## EXCERPT
==============================
You Can 'Thank' Away Anger



I'm a very polite person. I was taught to always say "please" and "thank you" when I was a child, a practice that has continued throughout my adult life. However, I never realized the latter phrase could be used as a means of eliminating anger. You might think it an odd concept but let me explain. There are three areas where this applies:

1. People, Places, and Things: Life is not without it's challenging circumstances, injustices, heartaches, and losses. Many individuals try to navigate their way through these situations as quickly as possible to promptly re establish the status quo where they feel safe and comfortable. Others recognize that challenges make us better people  and so they endure them believing that what doesn't kill you makes you stronger. In a tough situation, regardless of the nature of the difficulty, shift your focus from the perceived problem to the value this experience is offering you (a grateful "Thank you, Situation"). This enables one to replace anger with appreciation. 

While one may be able to thank a difficult circumstance for providing an opportunity for personal growth, dealing with an obnoxious person may prove a more arduous task. We seem to have far less tolerance for people than events. It is easy to become angry, defensive, bitter, or resentful when intolerable people disrupt our lives. Trying to work through our anger can be time consuming and exhausting. But what if a simple "thank you" could instantly erase all of the above? A cheating spouse can open our hearts to forgiveness; a coworker who undermines our efforts can teach us to assert ourselves; an egotistical coach whose only goal is to win at all costs can inadvertently illustrate that values and fair sportsmanship are truly the signs of a winner. Thank the really annoying people in your life for they are your greatest teachers.
==============================
## REQUIRED TASK 1
In the piece on thanking away anger, what are the really annoying people in your life called?
## REQUIRED TASK 2
From the piece on thanking away anger, repeat word for word the part that opens with the words containing "1. People, Places, and" and closes with "anger with appreciation.".
## REQUIRED TASK 3
List every feeling that the piece on thanking away anger says we can easily develop when intolerable people disrupt our lives.

## GIVEN INFORMATION
==============================
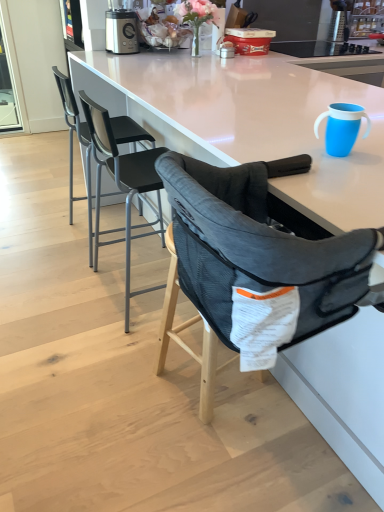
Where is `vacant space in front of blue plastic cup at upper right`? The image size is (384, 512). vacant space in front of blue plastic cup at upper right is located at coordinates (337, 173).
==============================
## SOLUTION 1
Your greatest teachers.

## SOLUTION 2
1. People, Places, and Things: Life is not without it's challenging circumstances, injustices, heartaches, and losses. Many individuals try to navigate their way through these situations as quickly as possible to promptly re establish the status quo where they feel safe and comfortable. Others recognize that challenges make us better people  and so they endure them believing that what doesn't kill you makes you stronger. In a tough situation, regardless of the nature of the difficulty, shift your focus from the perceived problem to the value this experience is offering you (a grateful "Thank you, Situation"). This enables one to replace anger with appreciation.

## SOLUTION 3
angry, defensive, bitter, resentful